Giving up on tackling climate change ‘is to give up on prospects for future generations’, says organisation’s president

The RIBA has slammed last week’s decision by President Trump to take the US out of the Paris climate change agreement.

In a statement, the institution’s president Jane Duncan said backing out of the Paris agreement represented “one of the most regressive decisions of our time. To give up on tackling climate change is to give up on the prospects for future generations all around the world.”

Duncan said stopping climate change could only be achieved as part of what she called “a global and committed community”.

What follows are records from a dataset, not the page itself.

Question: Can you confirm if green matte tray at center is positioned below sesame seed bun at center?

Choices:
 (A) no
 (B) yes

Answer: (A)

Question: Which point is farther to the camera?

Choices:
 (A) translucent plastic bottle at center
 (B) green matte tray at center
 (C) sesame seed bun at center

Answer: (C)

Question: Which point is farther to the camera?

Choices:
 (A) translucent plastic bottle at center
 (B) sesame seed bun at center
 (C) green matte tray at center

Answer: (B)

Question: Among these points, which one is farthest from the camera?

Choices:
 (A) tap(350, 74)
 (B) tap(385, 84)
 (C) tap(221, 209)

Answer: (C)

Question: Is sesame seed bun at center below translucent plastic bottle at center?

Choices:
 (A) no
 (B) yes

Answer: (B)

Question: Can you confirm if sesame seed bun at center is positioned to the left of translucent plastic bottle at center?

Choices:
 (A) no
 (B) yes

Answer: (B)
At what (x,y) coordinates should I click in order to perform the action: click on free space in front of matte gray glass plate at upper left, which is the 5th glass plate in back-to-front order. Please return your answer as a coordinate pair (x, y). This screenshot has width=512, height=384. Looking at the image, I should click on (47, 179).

She said: “The RIBA is determined that built environment professionals will continue to push toward agreed sustainable development goals regardless of the decision of the president of the United States of America, and we wholeheartedly back the American Institute of Architects’ (AIA) commitment to do so.”

Last week the AIA said it would urge its members around the world to continue to help meet the accord’s aims.

AIA president Thomas Vonier said that far from helping US businesses, as claimed by President Trump, withdrawing from the Paris agreement would hurt American interests.

“By adhering to our values as a profession that is concerned with human habitat and the health of our environment, we will help to mitigate the harm this decision will do to our economy and to America’s stature across the globe,” he added.

Meanwhile the RICS’ director of global research and policy, Clare Eriksson, said it was “obviously disappointing that any country would pull out of the Paris Agreement”. 

Eriksson said tackling climate change was “a strategic priority for the built environment profession. This is vital as buildings account for 40% of all carbon emissions and therefore the buildings sector has a key contribution to make towards climate change mitigation.”

The RICS was a founding member of the Global Alliance for Buildings and Construction, she added, “which has as its main objective the implementation of the Paris Agreement by addressing key barriers to a low-carbon, energy-efficient, and resilient buildings and construction sector”.